HSBC accused of breaking EU sanctions rules by co-financing Vietnam coal plant

HSBC might be breaking European Union rules on working with Russian banks by funding a new 1,200 megawatt coal-fired power station in Vietnam. The bank, which recently announced a US$100 billion fund to fight climate change, denies this.

HSBC, one of the world’s largest financial services groups, may have broken European Union (EU) sanctions regulations by working with a Russian bank on the financing of a new coal-fired power plant in Vietnam, according to an investigation by Market Forces, an environmental group that campaigns against the funding of fossil fuel power projects.

The London-based global banking giant is the lead arranger and global coordinator for the financing of LongPhu1, a 1,200 megawatt coal-fired power station that is also being funded by Russian development bank Vnesheconombank.

By working with the Russian entity, HSBC is in breach of sanctions put into place by the EU after Russia annexed Crimea from Ukraine in 2014, Market Forces has claimed. The EU’s rules include restricting the Russian banking sector’s access to the sale of energy-related equipment and technology.

Vnesheconombank is financing the equipment supplies for the $1.59 billion LongPhu1 facility in Vietnam’s Soc Trang province, which is being led by state-owned energy company PetroVietnam. 

Market Forces has lodged a complaint with the EU and the United Kingdom Treasury Office over the matter.

HSBC responded to questions from Eco-Business about the potential breach in EU sanctions regulations by saying that its “relationship in the financing of LongPhu1 is with PetroVietnam,” and not Vnesheconombank.

The transaction is in line with the bank’s global sanctions policy, which is listed under its financial crime risk policies, HSBC said.

With clean, renewable energy alternatives available to coal, HSBC should be prioritising making these the new energy source of choice, rather than condemning communities to decades more toxic pollution.

Julien Vincent, executive director, Market Forces

The first phase of the LongPhu1 coal plant is scheduled to be up and running next month, with a second phase, another 600 MW capacity, to be completed by May 2018.

The plant, along with others in the south of Vietnam, is being built to address energy security problems in the region, the country’s deputy prime minister Hoang Trung Hai has said.

Market Forces has pointed out that the construction of coal-fired power stations in the country will lock it into producing greenhouse gas emissions and toxic air pollution for generations.

The group also pointed out that HSBC has just announced a new sustainable financing initiative that includes a pledge to discontinue the financing of new coal-fired power plants.

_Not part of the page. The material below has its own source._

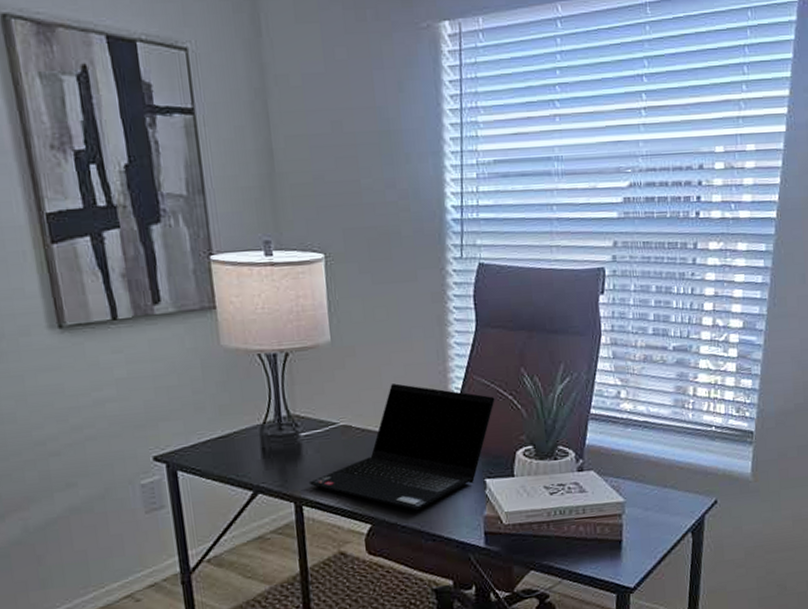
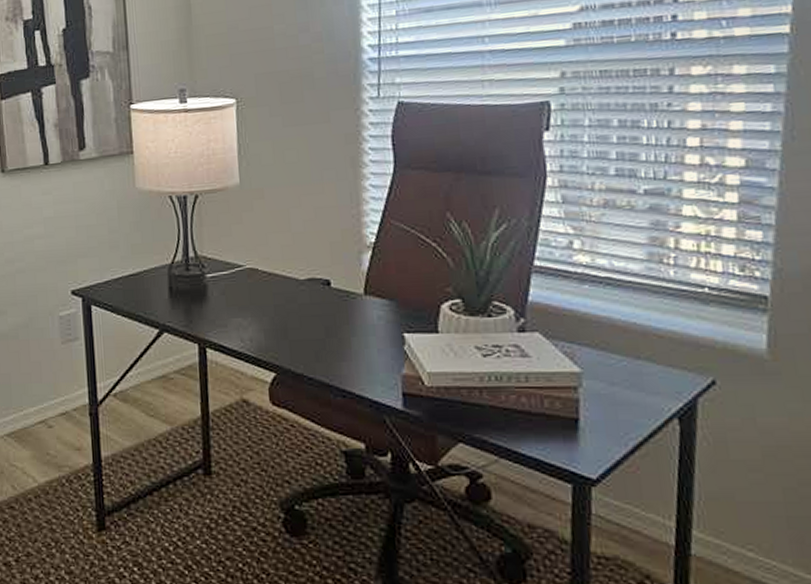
laptop computer: present [308,383,495,511] -> none [213,227,416,363]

The bank’s announcement, made on November 6, included a commitment to create a US$100 billion fund to tackle climate change, source 100 per cent of its electricity from renewable sources by 2030, support the development of new renewable power facilities.

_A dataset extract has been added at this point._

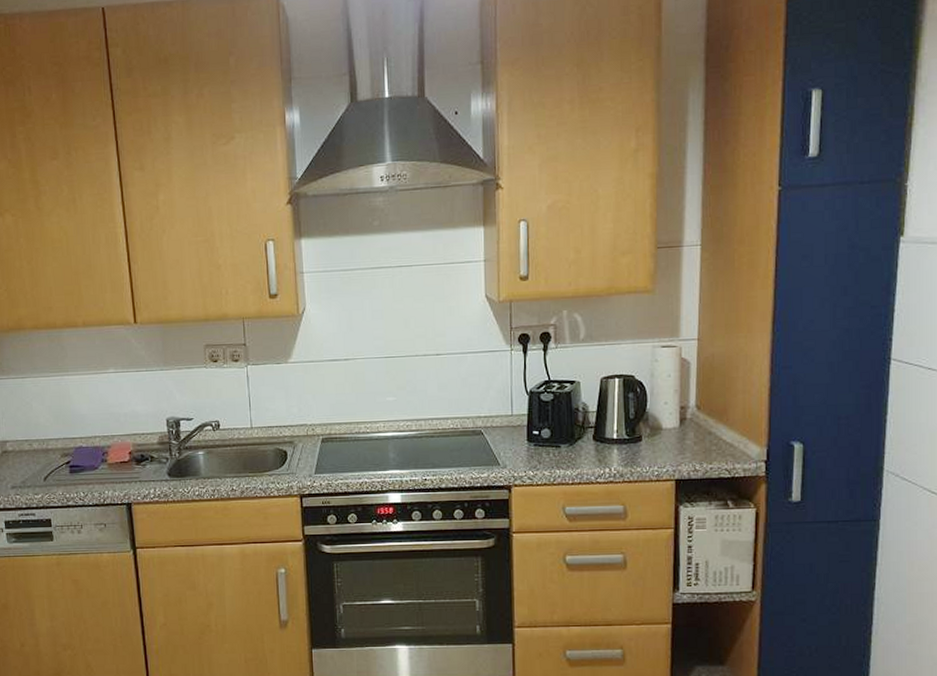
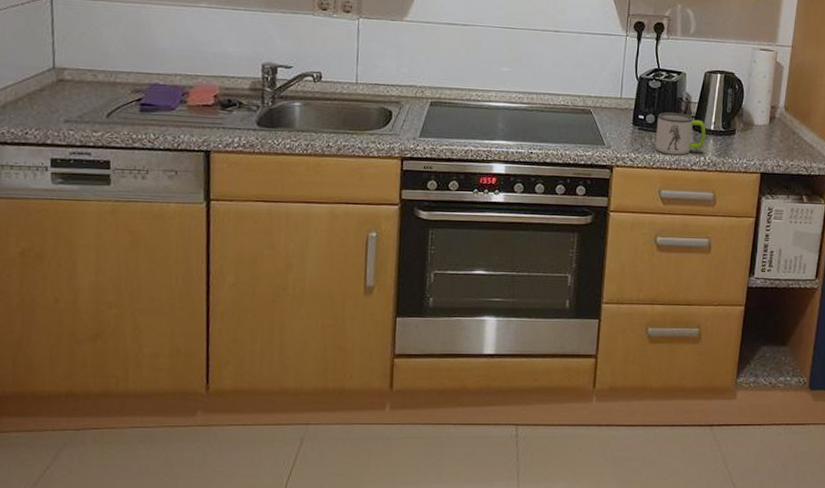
mug: none [553,424,609,469] -> present [655,112,706,155]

However, HSBC has clarified that the pledge to exit coal only applies to developed countries, not emerging economies such as Vietnam.

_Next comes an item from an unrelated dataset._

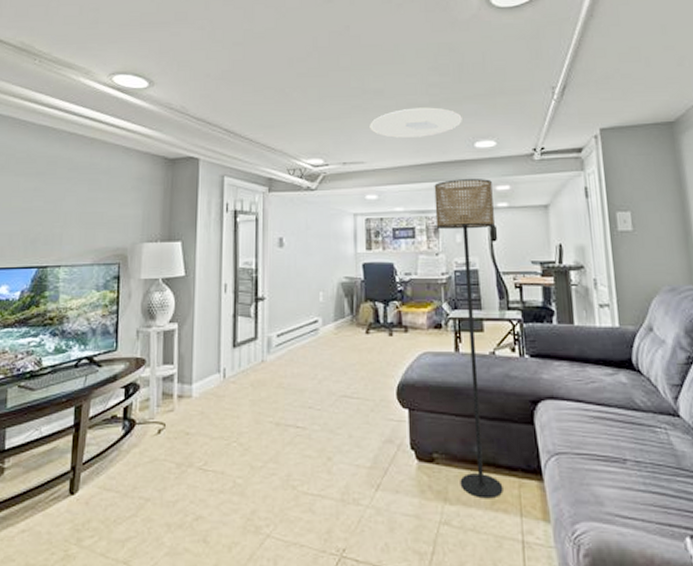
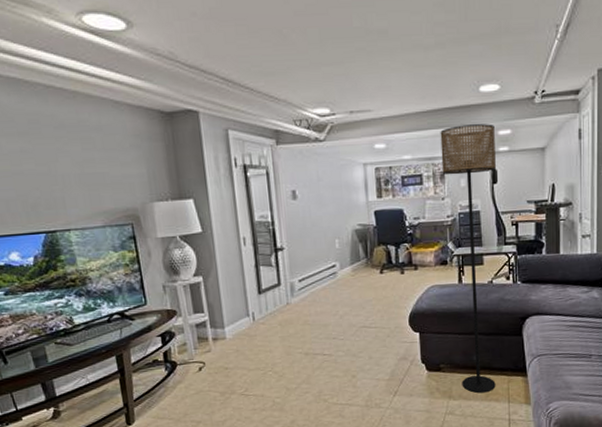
ceiling light: present [370,107,462,138] -> none [375,49,468,84]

An HSBC spokesperson told Eco-Business in a statement: “For now, coal is such a fundamental part of power generation in many developing countries where we operate that we do not think it is the right thing, from a social or economic perspective, to withdraw.

“What we want to do is work with clients to make sure that, when they build new plants, they are the cleanest possible and to work with investors in those markets to develop renewable resources,” the spokesperson said.

Market Forces executive director Julien Vincent said it was “outrageous” for HSBC to justify new coal power plants just because coal power is a major energy source today.

“Coal is also a highly polluting source of power, attacking people’s health, environments on which communities survive, and making climate change worse - an issue important to the sustainability of humanity.”

Vincent added: “We need to transition away from coal and you don’t do that by building more of it. With clean, renewable energy alternatives available to coal, HSBC should be prioritising making these the new energy source of choice, rather than condemning communities to decades more toxic pollution.”

He also challenged HSBC’s claim that it was working only with PetroVietnam on the LongPhu1 project. For the bank to fulfill its role as a mandated lead arranger, it would need to engage more broadly than just with PetroVietnam, bringing parties together and arranging financial transactions, noted Vincent.

“The idea that HSBC can satisfactorily play its role without dealing with Vnesheconombank, either directly or indirectly, is laughable,” he said.

Market Forces is waiting for a response from the EU and the UK Treasury over the matter.

HSBC’s new coal commitments announced earlier this month follow the exits from coal lending by global rivals Deutsche Bank, Credit Agricole and others.